The new flagship measures 5,020mm in length (the 2.0l is shorter at 4,999mm), 1,845mm in width and 1,475mm in height. If you ever park it next to a BMW 5-series, you’d make the continental look small in comparison. The side skirts here appear well fitted, making the vehicle look lowered.

At the back, you’ll find a rear spoiler and rear valence with fake exhaust tips painted in body color and a rear reflector with chrome linings that look somewhat out of place. It’s unclear why Proton designed the rear bottom as such because the chrome linings just highlights how fake the exhaust tips look and that’s a pity since I thought the rear tail lamps and chrome bar looked artfully done.



Powering the the 2.4L is the Honda-sourced 4-cylinder DOHC engine that produces  178hp @ 6,500rpm and 222Nm @ 4,300rpm. There are no official 0-100km/h nor top speed data but it should not be any different compared to the 8th Gen Honda Accord.

On the go, power is delivered leisurely with much of the action happening around 4,500rpm. It is this need to pull to that RPM range where maximum torque is dispensed that some might find it a little underwhelming when driven at a slow pace. It is not to say that it’s underpowered; floor it and you would be able to summon the necessary power to overtake with ease. But it’s not particularly great either. There’s no fuss, no drama when flooring the pedal. I think the best word to describe this is ‘uninspiring’. Perhaps in the context of when Honda introduced this engine a decade ago, it was relevant against its contenders. With direct injection, turbocharging and more advance multi point injection tech, the Honda K-engine lacks both in punch as well as in refinement.


Ride and Handling

The 2.4l (like the 2.0l variant) engine is paired to a 5-speed torque converter and there is a S-mode where gears are held longer and power delivery is more responsive. A car with 5-gears being sold as a new model today is  rare but the Honda gearbox does its job relatively well and we don’t hear many problems from this tranny.

Proton has placed greater emphasis on noise intrusion and for urban driving, the cabin is comfortable and relatively muted. However, when moving at speeds of 110km/h and above, both engine and road noise starts to seep into the cabin.  This issue isn’t new as the Accord that it’s based on shares similar drawbacks but with sound deadening enhancements done on  critical areas, it is better than the donor car.

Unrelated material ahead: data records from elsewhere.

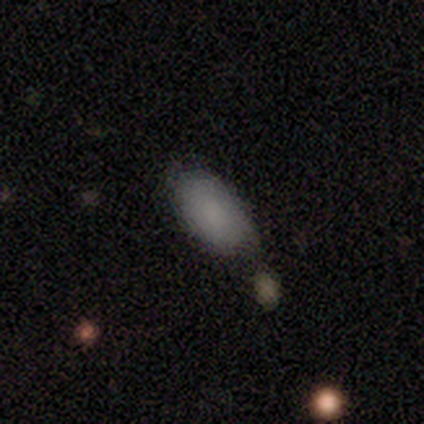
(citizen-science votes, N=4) Smooth or featured: smooth — 75% (featured or disk — 25%)
How rounded: in between — 67% (round — 33%)
Merging: none — 75% (merger — 25%)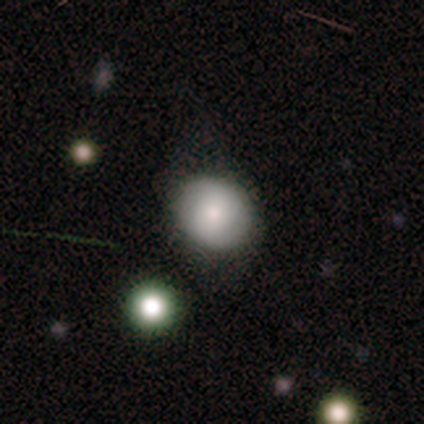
smooth_or_featured: smooth (p=0.82) [alt: featured or disk p=0.15]
how_rounded: round (p=0.73) [alt: in between p=0.27]
merging: none (p=0.69) [alt: minor disturbance p=0.15]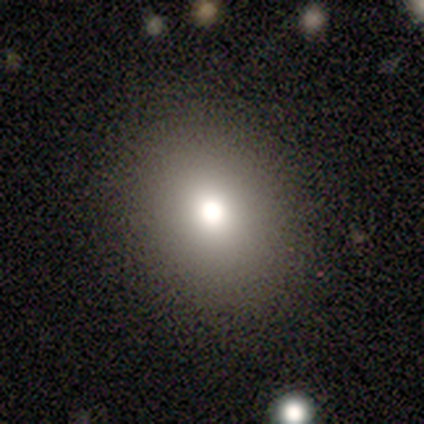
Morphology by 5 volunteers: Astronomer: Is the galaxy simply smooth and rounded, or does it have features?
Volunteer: featured or disk — 60% (runner-up: smooth, 40%).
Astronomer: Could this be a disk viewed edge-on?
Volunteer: no — 100%.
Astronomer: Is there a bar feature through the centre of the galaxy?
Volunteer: no — 100%.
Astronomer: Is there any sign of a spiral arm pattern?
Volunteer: no — 100%.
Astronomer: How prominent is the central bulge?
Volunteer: moderate — 100%.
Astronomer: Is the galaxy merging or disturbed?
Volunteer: none — 100%.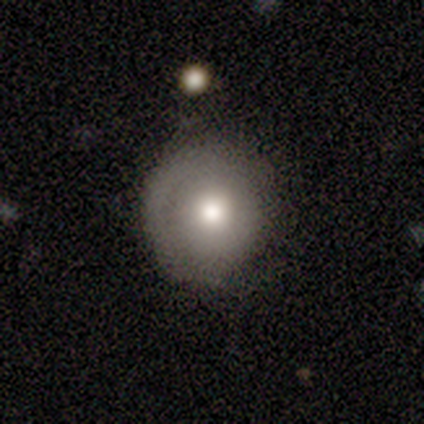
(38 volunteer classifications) A smooth galaxy with no disk features (68%) that is round (100%). Merging: none (68%).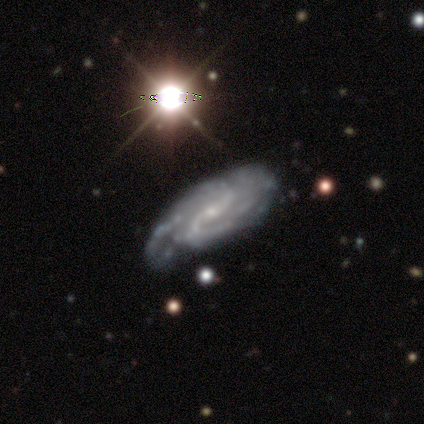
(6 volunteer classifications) Overall: featured or disk (67%). Edge-on disk: no (100%). Bar: strong (50%; weak 25%). Spiral arms: yes (100%). Spiral arm count: 2 (50%; 3 25%). Spiral winding: tight (50%; medium 25%). Bulge size: small (100%). Merging: none (80%).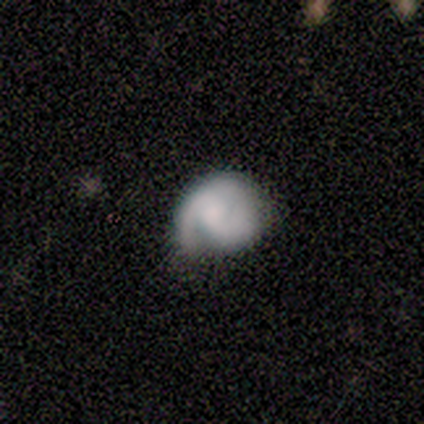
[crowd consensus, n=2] This appears to be a smooth galaxy with no disk features (50%, tied with featured or disk) that is round (100%). Merging: major disturbance (100%).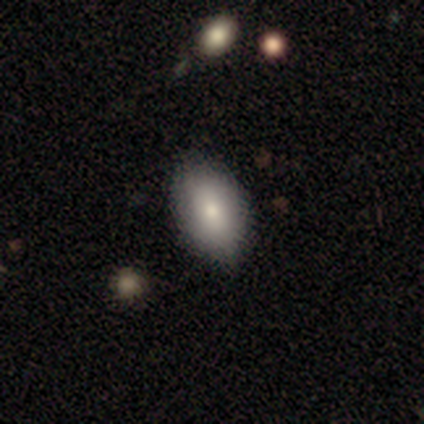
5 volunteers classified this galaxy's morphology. smooth 100%, featured or disk 0%, star or artifact 0%. Down the decision tree: how rounded — in between (100%); merging — none (60%).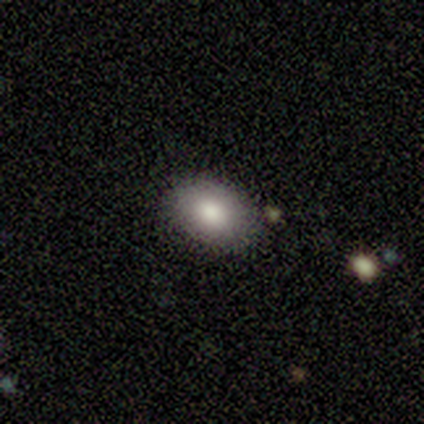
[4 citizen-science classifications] A smooth galaxy with no disk features (100%) that is in between round and cigar-shaped (100%). Merging: none (75%).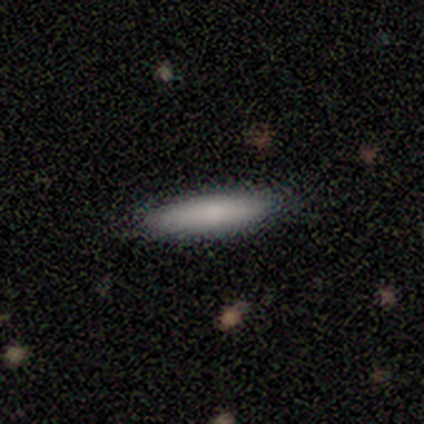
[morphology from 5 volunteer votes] Smooth or featured? 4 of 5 (80%) said smooth. How rounded? 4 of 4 (100%) said cigar-shaped. Merging? 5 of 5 (100%) said none.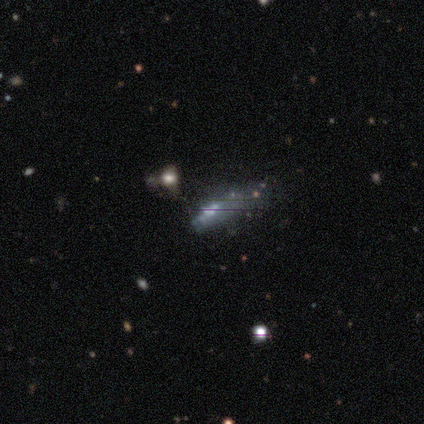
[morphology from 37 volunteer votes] Overall: featured or disk (41%; star or artifact 32%). Edge-on disk: no (93%). Bar: no (86%). Spiral arms: no (100%). Bulge size: small (43%; none 36%). Merging: none (32%; minor disturbance 28%).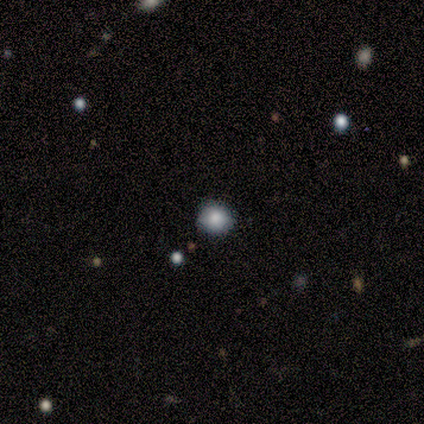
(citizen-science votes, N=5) This is clearly a smooth galaxy (80%). How rounded: clearly round (100%). Merging: possibly none (50%, tied with minor disturbance).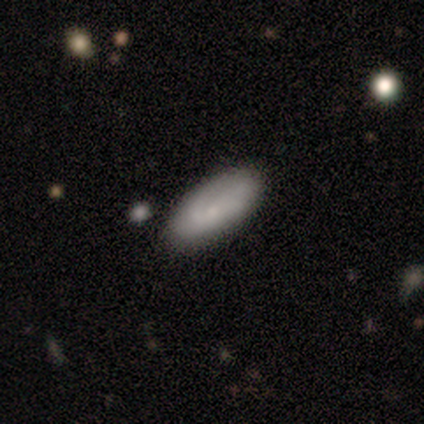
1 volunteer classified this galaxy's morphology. Smooth or featured? 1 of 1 (100%) said featured or disk. Edge-on disk? 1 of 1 (100%) said no. Bar? 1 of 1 (100%) said no. Spiral arms? 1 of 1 (100%) said yes. Spiral winding? 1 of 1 (100%) said loose. Spiral arm count? 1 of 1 (100%) said 2. Bulge size? 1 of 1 (100%) said small. Merging? 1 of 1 (100%) said none.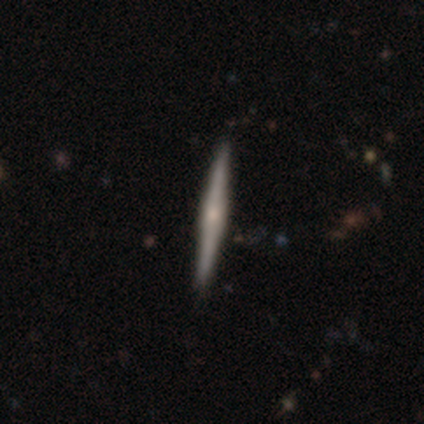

The steering felt heavier at low speeds and becomes slightly heftier at higher speeds. The most unfortunate aspect of the helm is that its steering feel is sterile with no feel whatsoever. It’s almost as bad as early generation Hyundais and does not inspire confidence in pushing the car further. Since the suspension is also taken from Honda, ride comfort is good but high speed and cornering stability has plenty of room to improve. More so when you compare the Perdana with the latest models that they have introduced, the Iriz, Preve and Suprima S.

All in all, the new Perdana drives like a new 10-year old Honda Accord. One aspect that stands out is the poor turning radius. In tight parking lots, executing a three point U-turn is a challenge, more so considering that it’s such a long car.

The great thing about the Perdana however is it’s composure when cruising on the highway at high speeds. Double wishbone suspension provides good stability and keeps the car stable throughout all but the sharpest turns.


Cabin Convenience

It’s all very Honda-ish inside which is to be expected since cabin revisions are kept to a minimal. Despite it looking like an Accord, the interior design ages well and pleasant to be in. I wished they didn’t use faux wood trimmings reminiscent of earlier generation Toyota Camry.

Everything here is quite the same with the 8th gen Accord. The leather wrapped steering is easy to use, thick enough for a good grip and the meters are simple and easy to read.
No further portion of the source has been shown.